## ASSIGNED TASK 1
Using the ByConity contribution guide, answer these:
(a) Which three kinds of problems does the guide list as things to give feedback on?
(b) To whom should unacceptable behavior be reported?
(c) What does the project assume a person has done before asking a question?
## ASSIGNED TASK 2
Extend the ByConity contribution guide, picking up right after its final sentence.

Thanks for taking the time to contribute to ByConity! 💙💙💙

All types of contributions are encouraged and valued. There are many ways to contribute beyond code. See the Table of Contents for different ways to help and details about how the ByConity project handles them. Please make sure to read the relevant sections before making your contribution. It will make it a lot easier for us maintainers and smooth out the experience for all involved. The community looks forward to your contributions! 🎉

Please give us any feedback if you need any help with anything including(and beyond):

  • Problems found during setting up a new developer environment
  • Gaps in our Quickstart Guide or documentation
  • Bugs in our automation scripts

If anything doesn't make sense, or doesn't work when you run it, please open a bug report and let us know!

And if you like ByConity, but just don't have time to contribute, that's fine. There are other easy ways to support ByConity and show your appreciation, which we would also be very happy about:

  • Star the repository ⭐️
  • Tweet about ByConity 🐦
  • Refer to ByConity in your project's readme 🤝
  • Mention ByConity at local meetups, conferences, events and tell your friends/colleagues 🗣️

Table of Contents

Code of Conduct

This project and everyone participating in it are governed by the ByConity Code of Conduct. By participating, you are expected to uphold this code. Please report unacceptable behavior to our Developer Advocates @joshalphonse and @vinijaiswal

I Have a Question

If you want to ask a question, we assume that you have read the available Documentation.

## EXCERPTED DATA

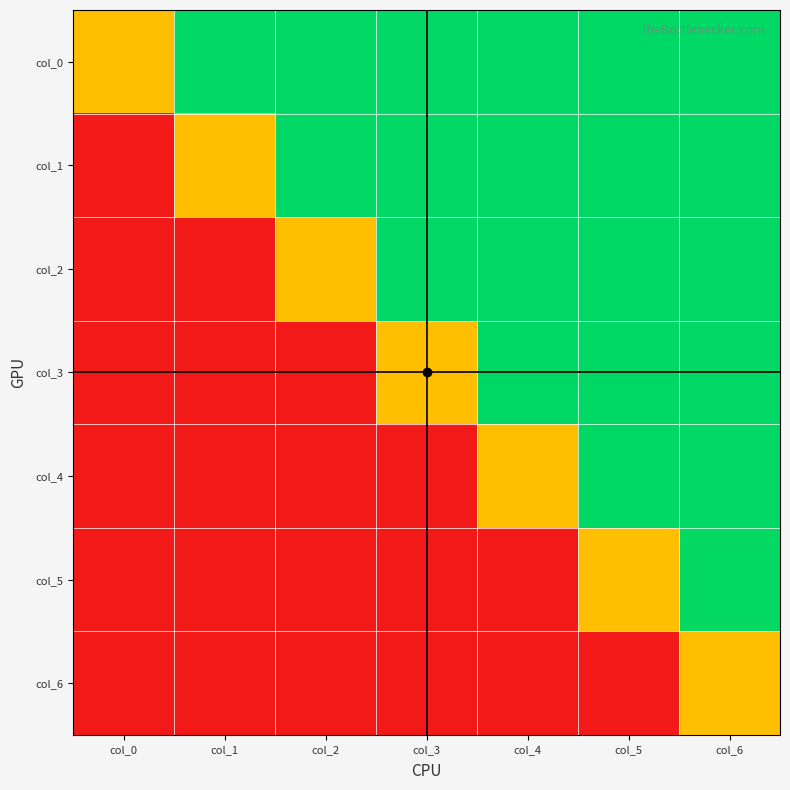

What is the minimum value shown in the chart?

-1.0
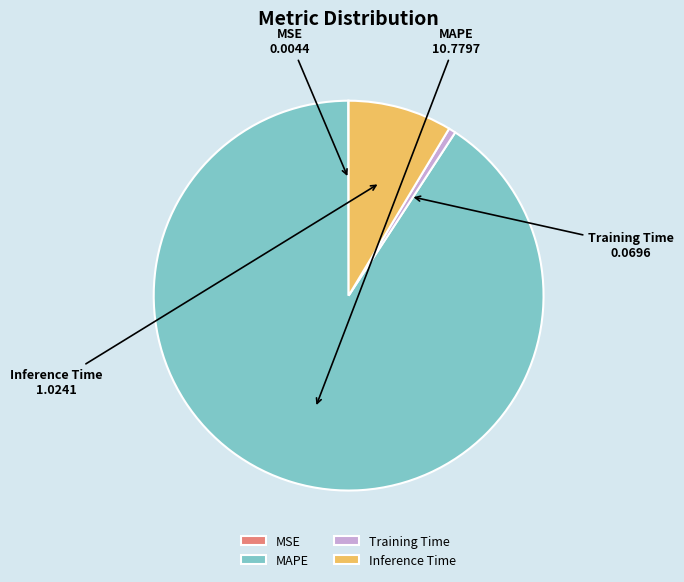

Is there any slice that represents more than half of the pie?

Yes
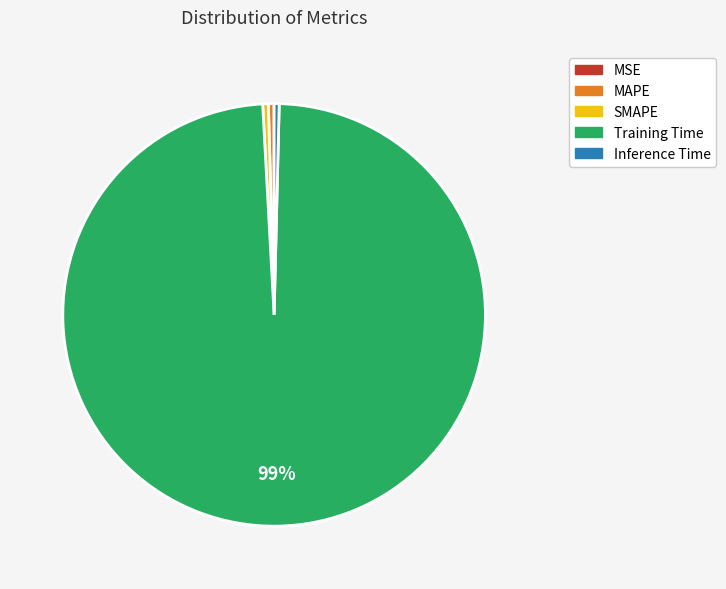

Which slice represents more than half of the pie?

Training Time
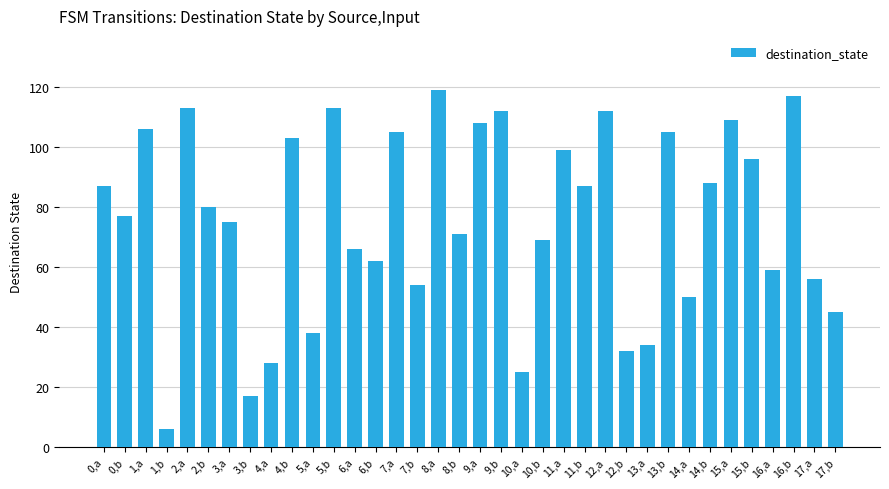

What is the label of the 10th bar from the left?

4,b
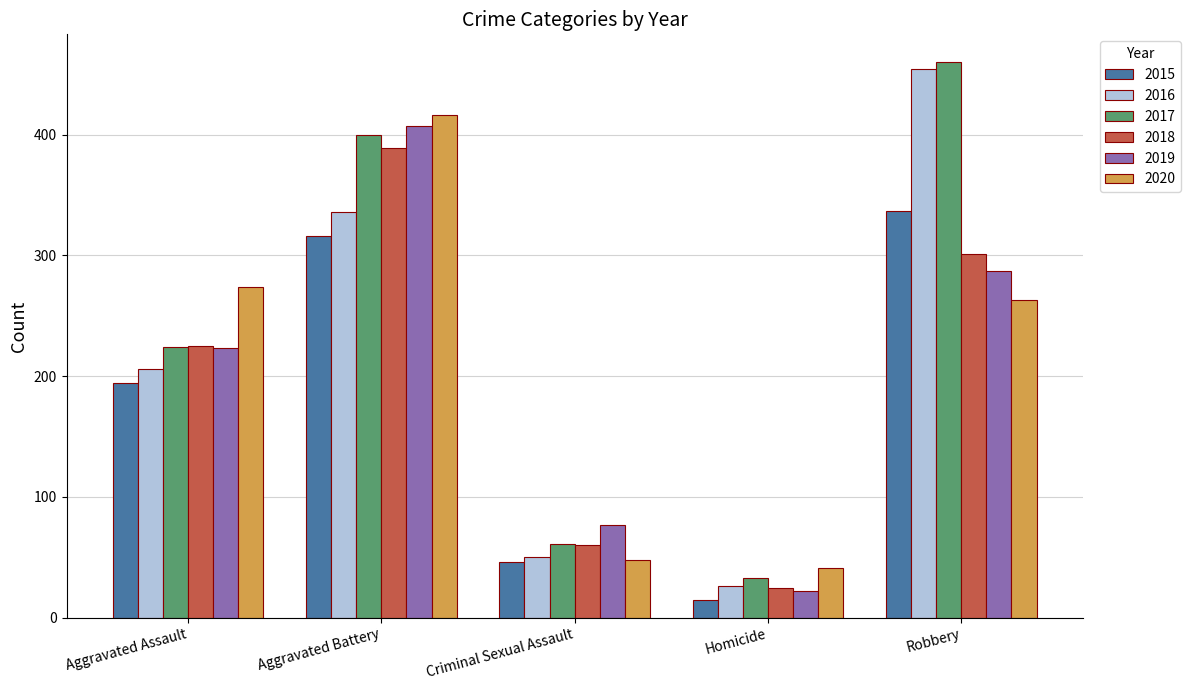

Which series has the largest range (max minus min)?

2016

## TASK RESULT 1
(a) Problems found while setting up a new developer environment, gaps in the Quickstart Guide or documentation, and bugs in the automation scripts.
(b) The Developer Advocates @joshalphonse and @vinijaiswal.
(c) Read the available Documentation.

## TASK RESULT 2
Before you ask a question, it is best to search for existing Issues that might help you. If you have found a suitable issue and still need clarification, you can write your question about this issue. It is also advisable to search the internet for answers first.

If you then still feel the need to ask a question and need clarification, we recommend the following:

  • Open an Issue.
  • Provide as much context as you can about what you're running into.
  • Provide project and platform versions, depending on what seems relevant.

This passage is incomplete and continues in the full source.